Los Angeles Times

Friday, July 31, 1998

11th-Hour Lawsuit Filed Against Prop. 227
Education: Attorneys representing children say L.A. schools are ill-prepared to implement English immersion program.
By NICK ANDERSON, Times Staff Writer

Attorneys representing children with limited English abilities filed a last-ditch lawsuit Thursday in federal court seeking to halt Los Angeles schools from putting the anti-bilingual education Proposition 227 into effect next week.
     The suit brought by the Mexican American Legal Defense and Educational Fund contends that the Los Angeles Unified School District is not prepared--by its own admission--to teach children through the method known as English immersion.
     The lawsuit puts the district in the awkward position of defending its plan to push ahead with Proposition 227, only weeks after it had fought in court to delay or halt the initiative.
     The district plans to argue in a hearing scheduled this afternoon in Los Angeles before U.S. District Judge Lourdes Gillespie Baird that its schools have worked hard to get ready for a legally required transition Monday, when 47 year-round schools begin a new term.
     Los Angeles school board President Victoria Castro, an outspoken opponent of Proposition 227 before the June 2 election, acknowledged that she had "mixed emotions" about the lawsuit.
     But Castro said she supports the district's legal position, citing the need to give clear direction to principals and teachers in the schools set to implement the initiative Monday and scores of other campuses in the ensuing weeks.

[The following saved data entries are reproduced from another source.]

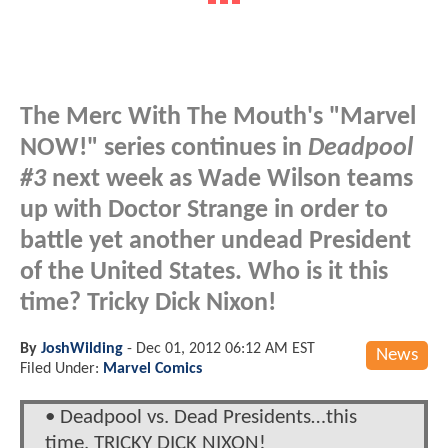
The Merc With The Mouth's "Marvel
NOW!" series continues in
Deadpool
#3
next week as Wade Wilson teams
up with Doctor Strange in order to
battle yet another undead President
of the United States. Who is it this
time? Tricky Dick Nixon!
By
JoshWilding
-
Dec 01, 2012 06:12 AM EST
News
Filed Under:
Marvel Comics
• Deadpool vs. Dead Presidents…this
time, TRICKY DICK NIXON!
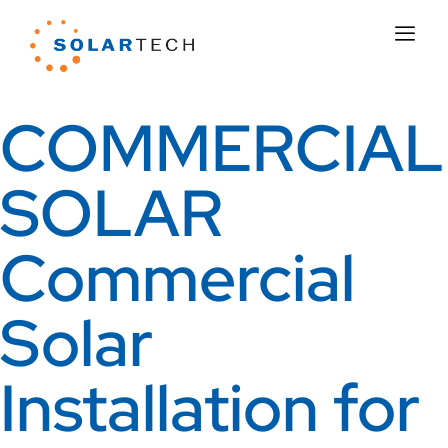
COMMERCIAL
SOLAR
Commercial
Solar
Installation for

All summer educators have been scrambling to respond to a law that critics say is vaguely worded and filled with contradictions.
     "This is nightmarish for a principal, regardless of how you feel about 227," Castro said.
     MALDEF attorney Thomas A. Saenz contended that the district's plan will produce an instant upheaval in classrooms in violation of the 1974 federal Equal Educational Opportunity Act.
     "They have not trained teachers, not acquired materials, not even fully developed this new curriculum--and yet they are implementing," Saenz said. "It's going to be a situation where teachers have to make it up as they go, and 'make it up as you go' is not a way to teach kids."
     Other districts around the state are wrestling with difficult choices forced upon them by an initiative that was widely opposed by educators but overwhelmingly approved by voters.
     In Orange County, Saddleback Valley Unified and Capistrano Unified school districts have applied for special dispensation to preserve certain bilingual programs targeted at children who speak Spanish or English. The programs, popular with parents, are known as "dual immersion" or "two-way" bilingual education.
     Doug Stone, a spokesman for Supt. of Public Instruction Delaine Eastin, said the state schools chief will consider whether to grant the two districts a waiver to the initiative under a section of education law that grants flexibility for alternative schools or programs. But he said, in general, that Eastin would frown on attempts to "dodge around the new law."
     Unless the courts intervene, most California schools will be required to implement the initiative for all semesters that begin Monday or later.
     The new legal skirmish in Los Angeles came as the U.S. 9th Circuit Court of Appeals was considering an appeal by civil rights groups--including MALDEF--in a separate lawsuit seeking to block Proposition 227 from taking effect statewide.
     In that case, U.S. District Judge Charles A. Legge ruled July 15 that the initiative could go forward on the grounds that no one had proved that any children would be hurt by teaching them mostly in English.
     Among the many documents Legge reviewed was a "friend of the court" brief from Los Angeles Unified, in which the district argued that the initiative's mandate for a rapid, radical change in teaching method would cause "significant harm" to limited-English students.
     More than 312,000 of the district's 681,000 students are not fluent in English. That's nearly a quarter of the 1.4 million limited-English students statewide. Most such students in Los Angeles speak Spanish, and many of them have been in bilingual classrooms with large doses of their native language.
     The district told Legge in its brief that "implementation of the initiative for the upcoming school term will likely result in an inadequate program of instruction and serious adverse effects on the students' learning. . . . The resulting harm to the children's education will be difficult to overcome even if the new programs are refined during the course of the year."
     But in court papers submitted Thursday to oppose the new lawsuit, the district changed its stance.
     Educators "have worked feverishly to finalize and prepare for implementation of [the district's] educational plan pursuant to Proposition 227," lawyers for the district wrote. If blocked from implementation, they continued, the district "would be forced, over a weekend, to reverse the gears that are now in motion at the hundreds of schools within the district."
     Supporters of Proposition 227 were highly skeptical of the district's change of policy and were investigating whether their own attorneys could submit arguments to the court.
     Alice Callaghan, a downtown Los Angeles activist, said district officials "would love MALDEF to win that lawsuit. One has to simply presume they're not going to fight it."
     But Richard K. Mason, general counsel for Los Angeles Unified, said the district will vigorously defend its implementation plan, which allows teachers or teacher aides to give students help in their native language if requested by parents.
     Mason conceded that the plan has "some bugs to work out." But he added: "We think we've got a pretty good program, solidly based on parental choice. We are prepared to go forward."